Elise Paschen // Red Hen Press, 2026

Blood Wolf Moon // Red Hen Press, 2026

Elise Paschen’s sixth book of poetry, Blood Wolf Moon, weaves together heritage, language and personal narrative into a deeply moving, thoughtful collection of poems. “I was/ born in the month of the Blood Wolf Moon,” she writes in the first poem of the collection, “Heritage”. In this way, the poems are largely about what it means to exist for Paschen—the collection is a sort of origin story.

The book, which draws on multiple Osage dictionaries, becomes in many ways its own dictionary of terms and meanings, memories and generational stories. The dictionary poems at the end of the collection are some of the most moving. Written in an Osage alphabet, in a phonetic alphabet, and in English, these poems lend a unique complexity to the telling of Paschen’s heritage and personal identity. “I zigzag/ into the world/ a woman,/ a wolf.” the last dictionary poem starts, and I am left with the sense that the poems in this collection are her wolf-ness.
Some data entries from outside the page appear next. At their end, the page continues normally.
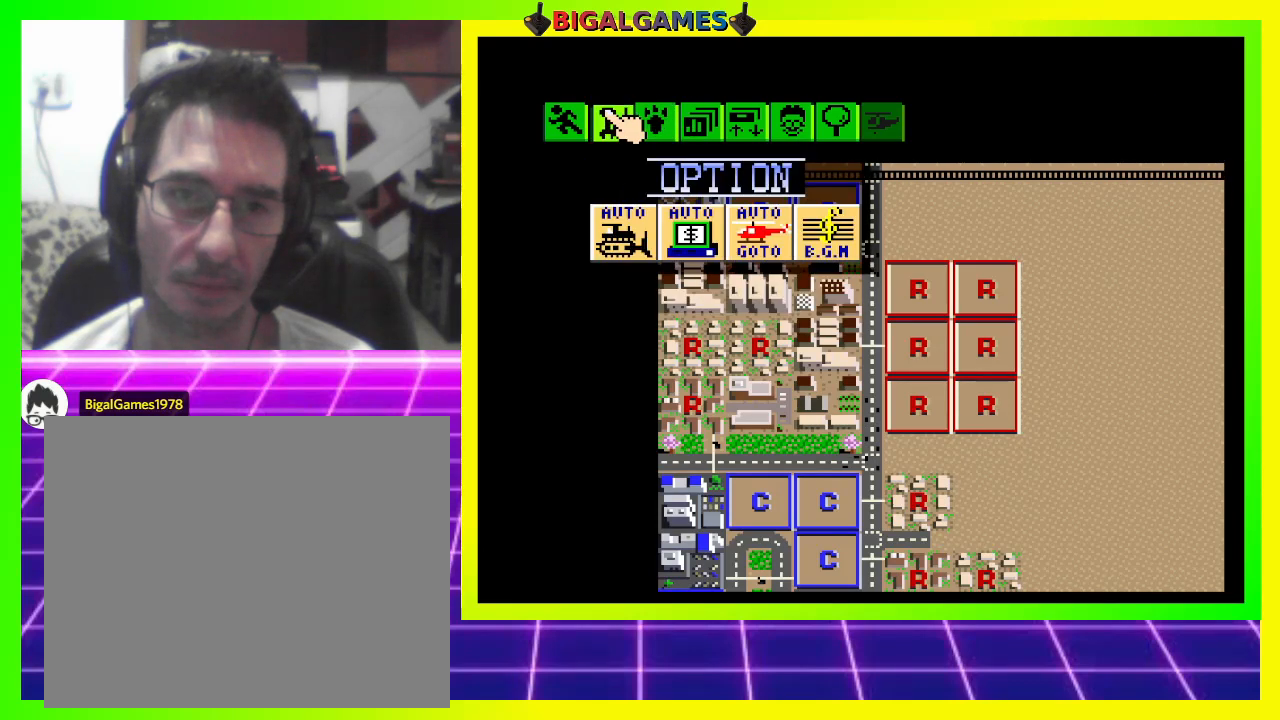
{"buttons": [], "right_stick": "center", "events": [[233, "DPAD_LEFT", "down"], [400, "DPAD_LEFT", "up"]]}
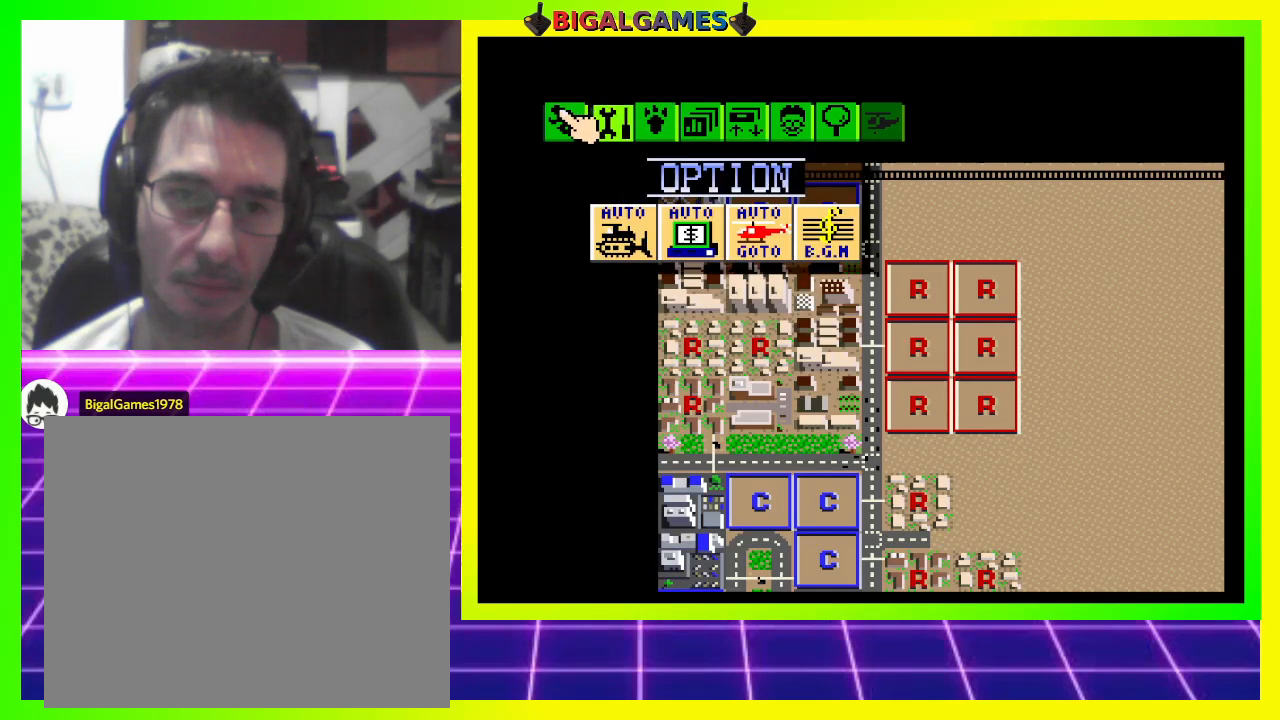
{"buttons": ["DPAD_RIGHT"], "right_stick": "center", "events": [[400, "DPAD_RIGHT", "down"]]}
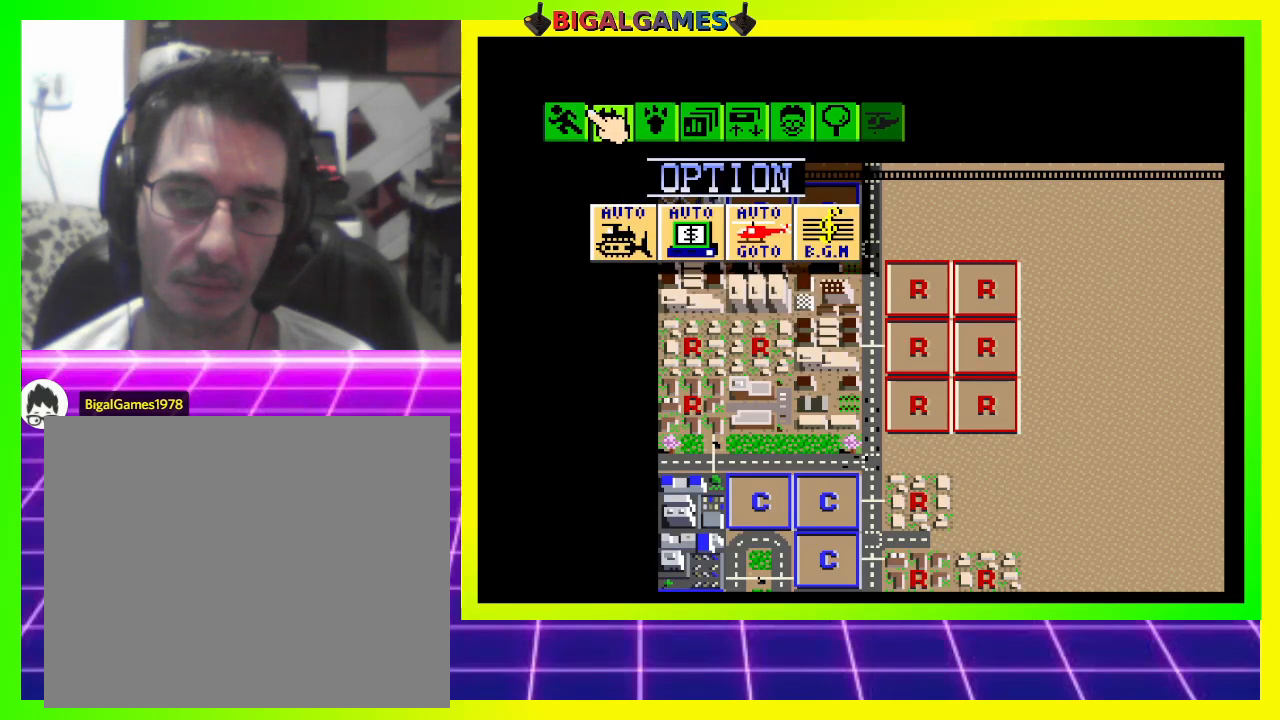
{"buttons": ["DPAD_DOWN", "DPAD_RIGHT"], "right_stick": "center", "events": [[100, "DPAD_DOWN", "down"]]}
What I learned from these poems is (at least) two-fold. One thing has something to do with how to maintain a narrative through use of line breaks and syntax, being as clear as possible and moving through the page. The other thing has something to do with the languages of my own ancestors, how I might someday write my own dictionary poems.

Blood Wolf Moon—Read this book if you want to think about heritage in a new way.